Obama's biggest problem

The more Obama is Obama the worse he does.  Unless he finds a way to reinvent himself, he is in bad shape for November. Worse for him, he's got nothing on his resume to indicate that he has what it takes to make the necessary changes or to sell such changes to the public. As we saw from his disastrous economic speech yesterday, he seems intent on trying to run the same failed plays over and over.  It's likely that he can't think of anything else to try.  And it isn't just his failed policy plays.  It's the way he executes his fundamental techniques.

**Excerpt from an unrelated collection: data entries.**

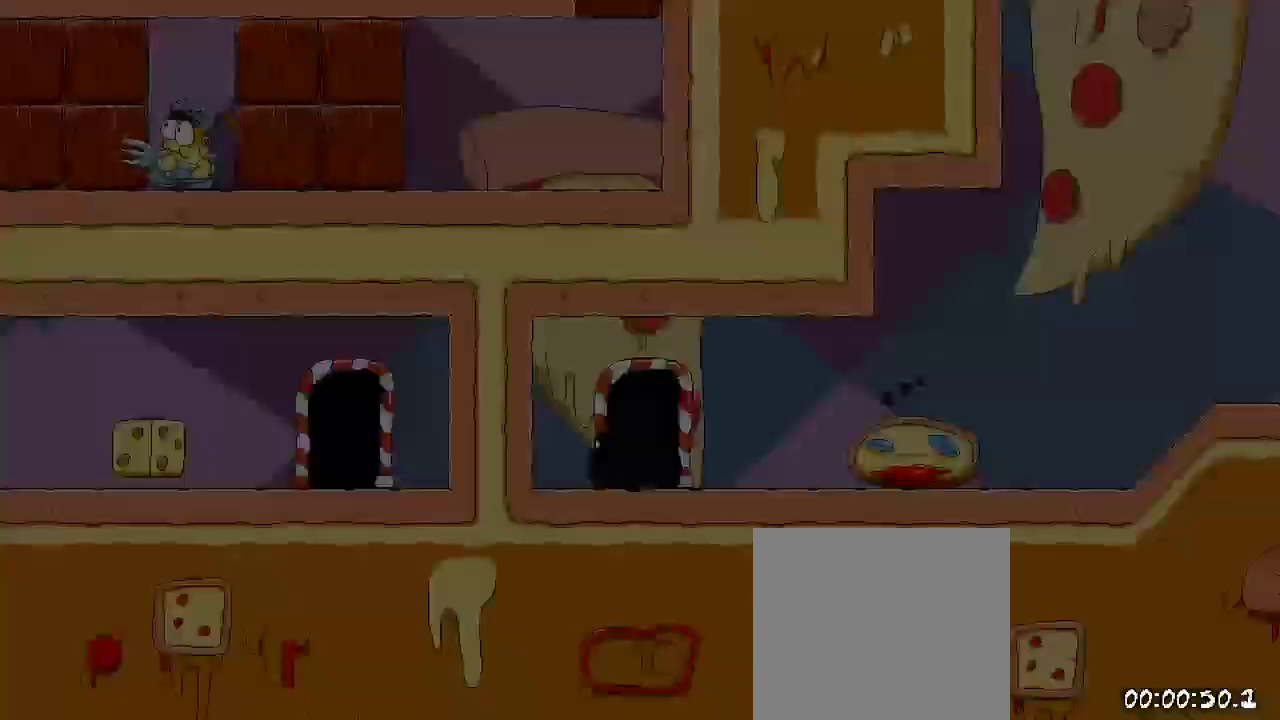
{"dt_ms": 500, "buttons": ["R2", "DPAD_RIGHT"], "left_stick": "center", "right_stick": "center", "events": [[300, "R2", "down"], [367, "DPAD_RIGHT", "down"]]}
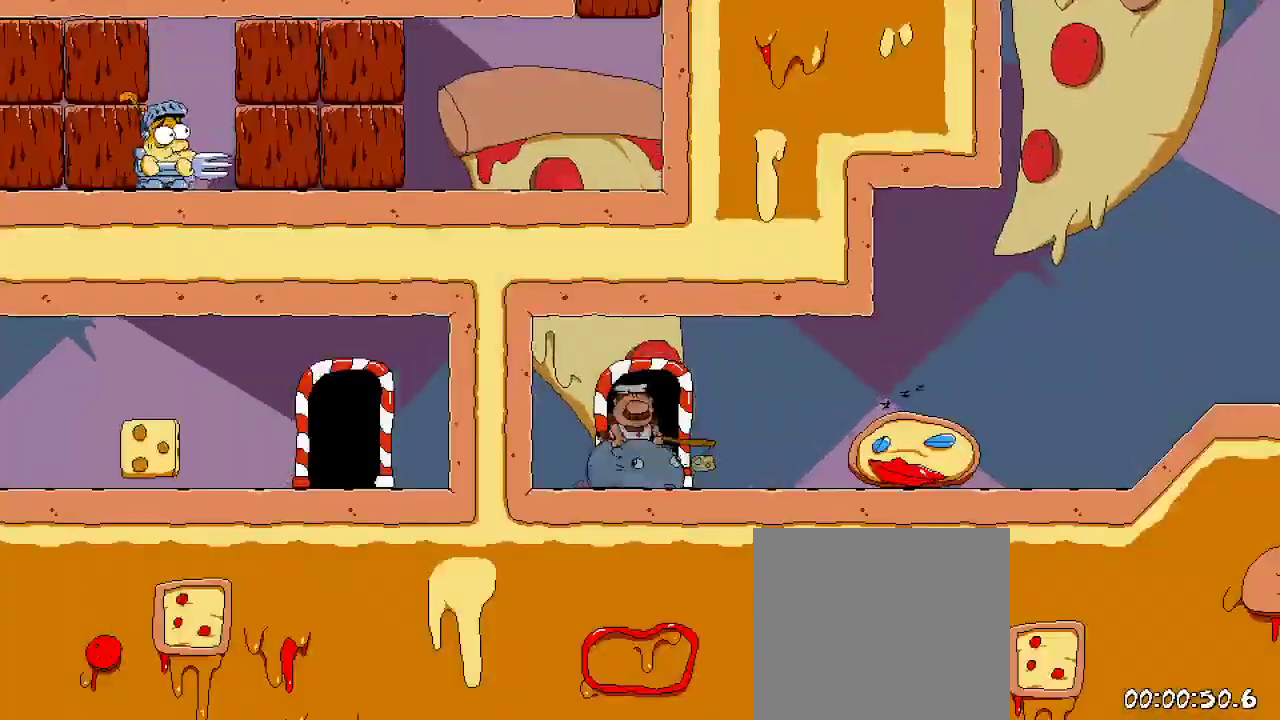
{"dt_ms": 500, "buttons": ["R2", "DPAD_RIGHT"], "left_stick": "center", "right_stick": "center", "events": []}
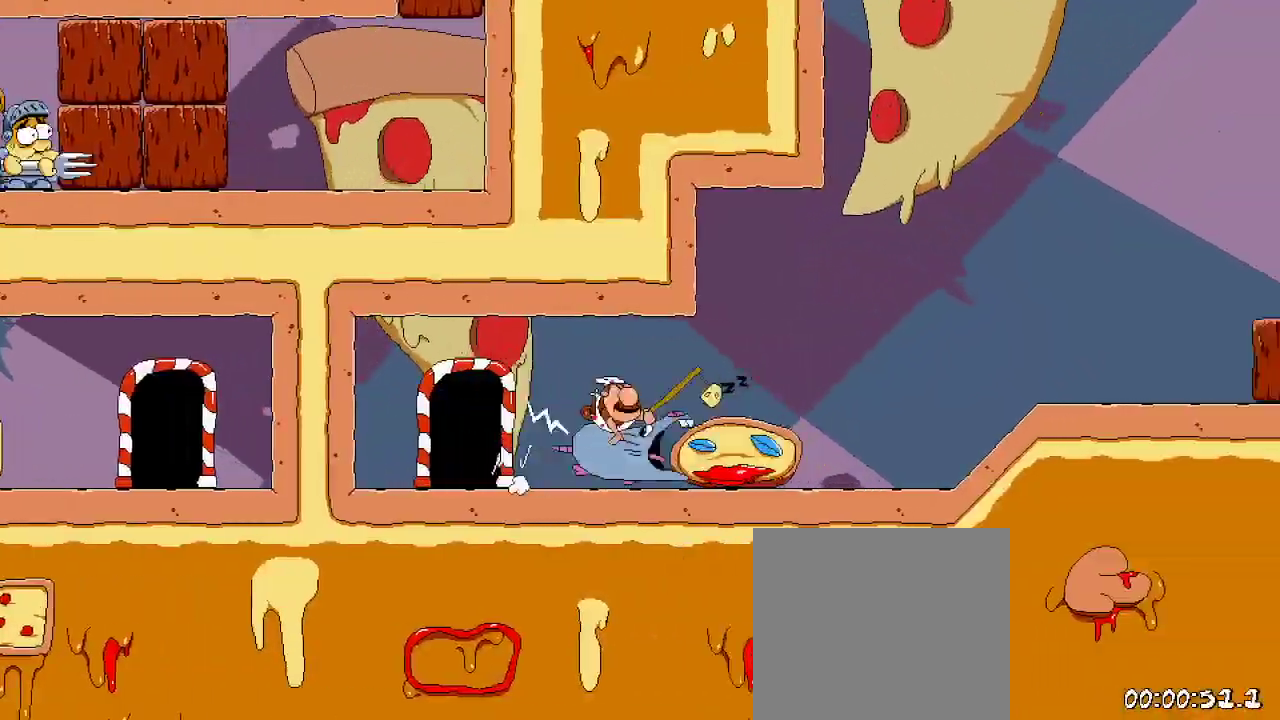
{"dt_ms": 500, "buttons": ["R2", "DPAD_RIGHT"], "left_stick": "center", "right_stick": "center", "events": []}
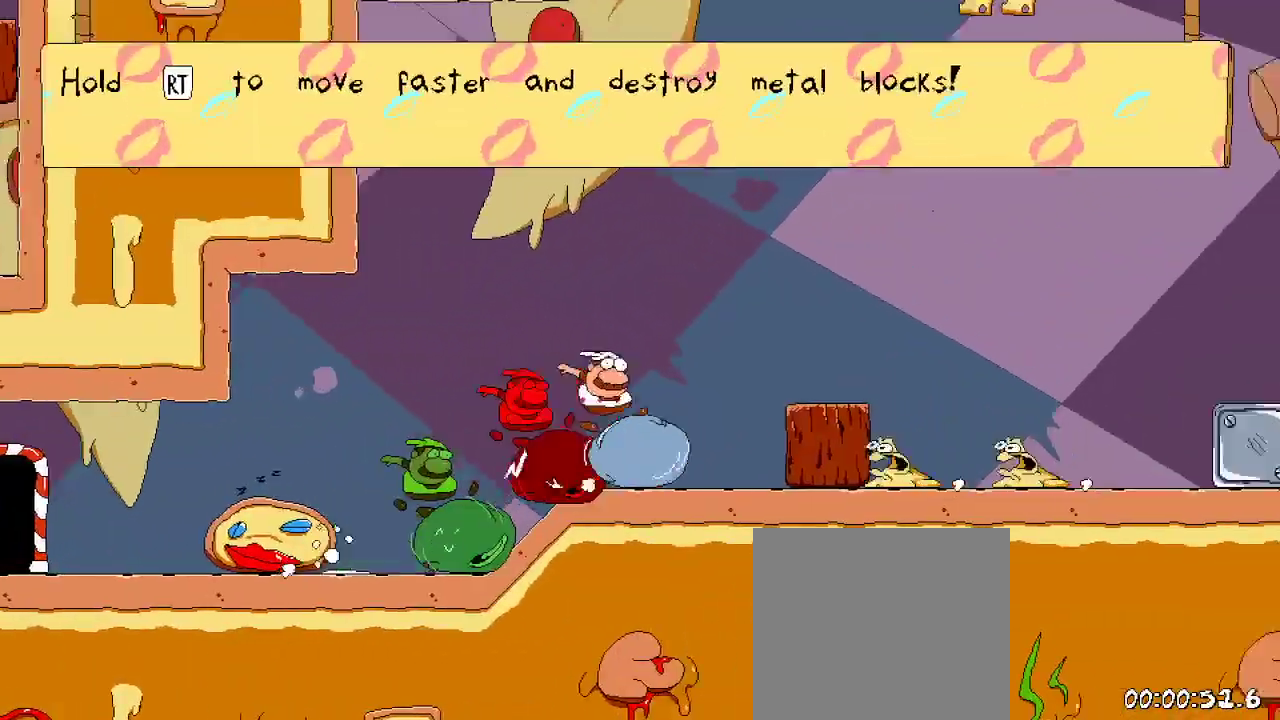
{"dt_ms": 500, "buttons": ["R2", "DPAD_RIGHT"], "left_stick": "center", "right_stick": "center", "events": []}
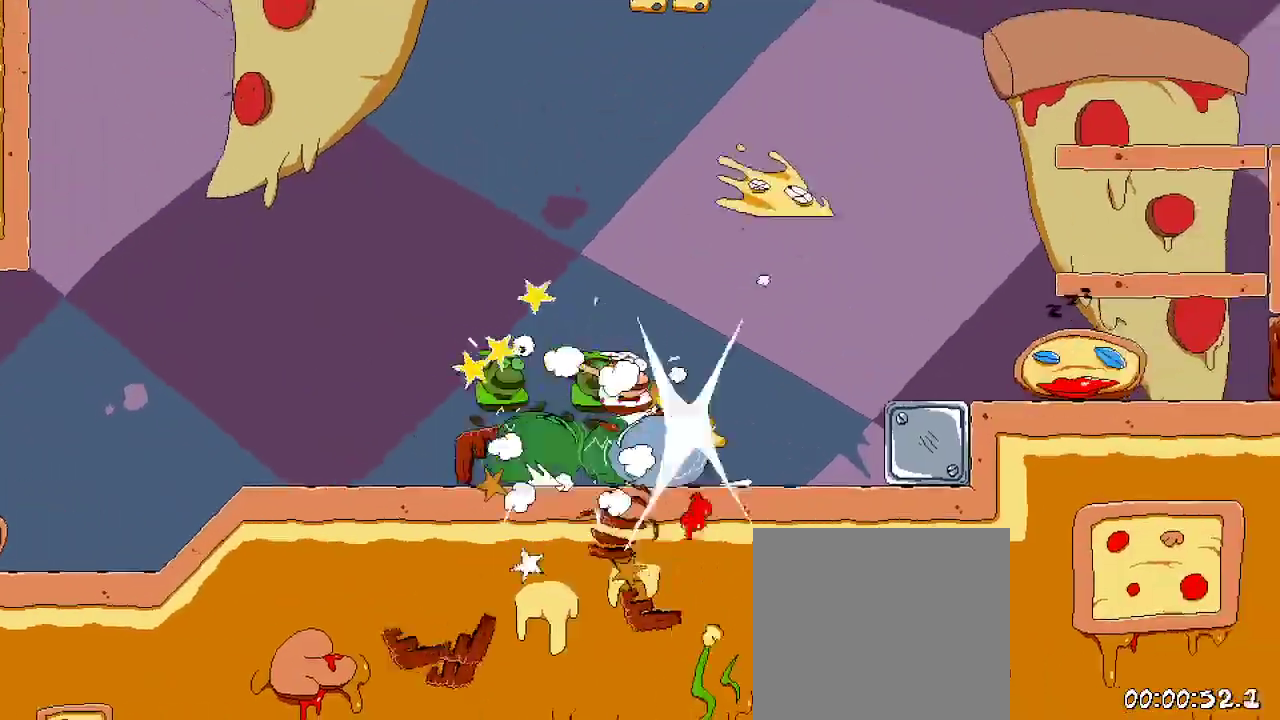
{"dt_ms": 500, "buttons": ["X", "DPAD_UP", "DPAD_RIGHT"], "left_stick": "center", "right_stick": "center", "events": [[233, "A", "down"], [333, "A", "up"], [433, "DPAD_UP", "down"], [433, "X", "down"], [500, "R2", "up"]]}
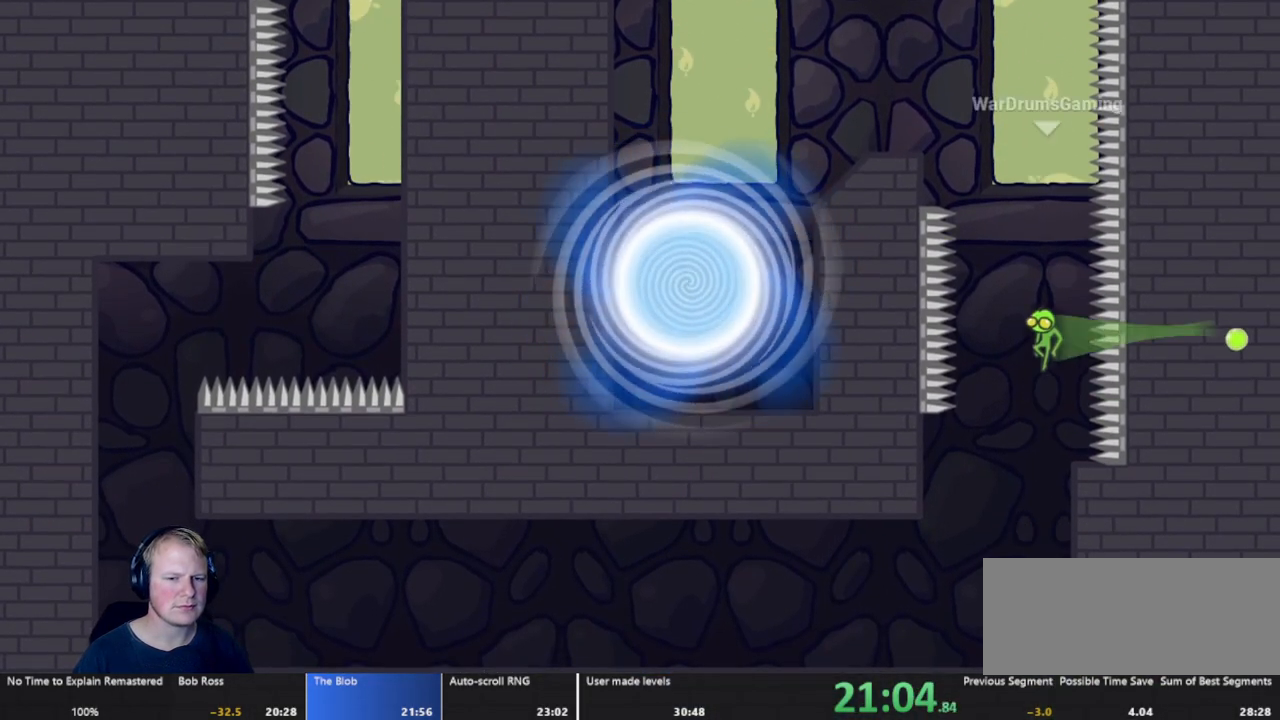
Gameplay with keyboard and mouse; each line is a JSON object with the keys and mouse buttons held at the frame after it. "events" lists presses ("down") and releases ("up") of "a", "d", "escape", "s", "w", "mouse_left" and "mouse_right" between this image and that frame as [ms after this image, input, new state], when the widget could be followed in between. "mouse_left", "mouse_right" = the "left", "right" buttons of the "mouse" list. No other keys are recorded. Mouse movement is not recorded.
{"keys": ["a"], "mouse": [], "events": [[17, "mouse_left", "down"], [67, "a", "down"], [267, "mouse_left", "up"]]}
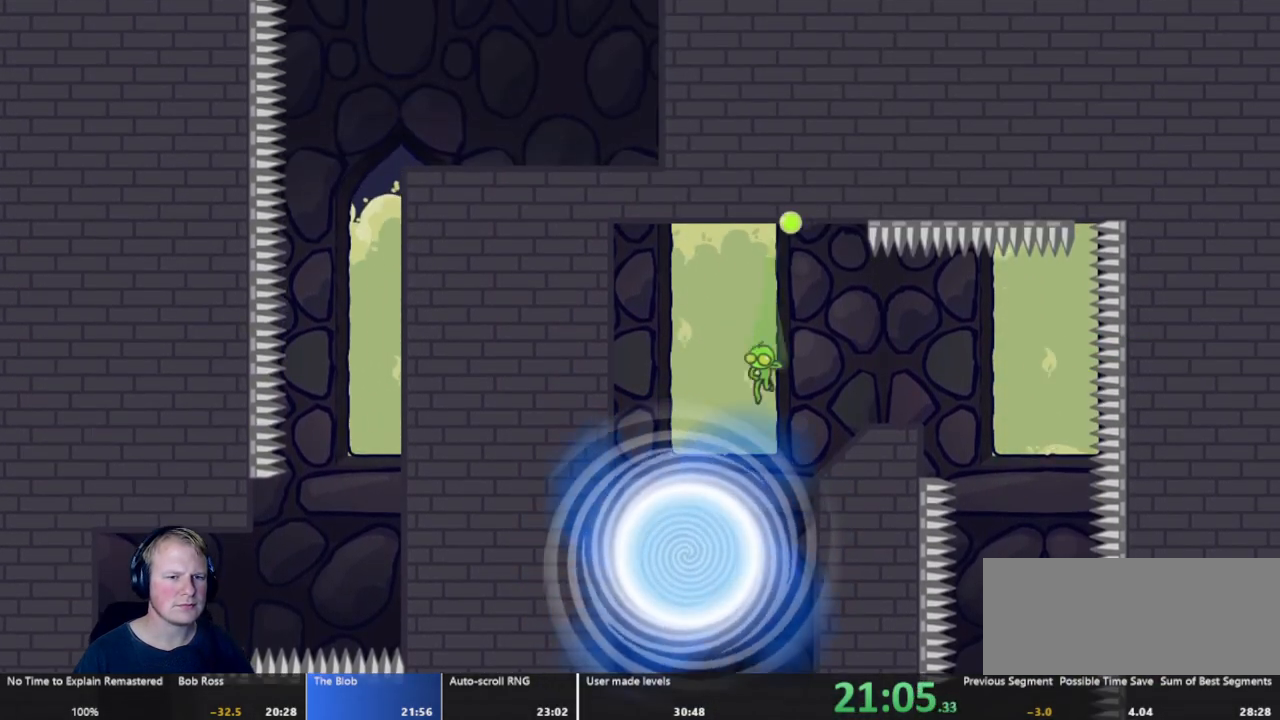
{"keys": [], "mouse": [], "events": [[50, "mouse_left", "down"], [100, "a", "up"], [183, "mouse_left", "up"]]}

BO has a track record of falsehoods, slander and dirty tricks.  When he was the media darling, it didn't matter.  But the tingle is long gone.  The news media will certainly continue to work for him, but the work has become drudgery.  His opponents sense it is now socially acceptable to point out his flaws and sometimes even his supporters are joining in.  Lefty cheerleader, Dana Milbank, has a column today entitled "Skip the falsehoods, Mr President, and give us a plan" in which he chastises Obama for his "falsehood wrapped in a fallacy".

But Obama was just being Obama.  He routinely mis-characterizes his opponents' proposals, sets up false choices, claims unrealistic benefits from his proposals, and slanders anyone who disagrees with him.  He's fundamentally an unserious person with a penchant for pointing the finger of blame at everyone but himself.  These aren't attractive qualities.  As voters pay more attention, they will become increasingly unattractive.

Like a football coach who thinks his brilliant coaching is the reason for his previous success against weak opponents, BO's instinct now that he finds his standard plays aren't working will be to get back to basics, focus on fundamentals, and work harder at doing the things that have been successful for him in the past.  It's unlikely he will realize that those very things are the things the voters find unattractive.

And even if he should realize this, it seems unlikely that he will be able to come up with new plays and a new way to execute them.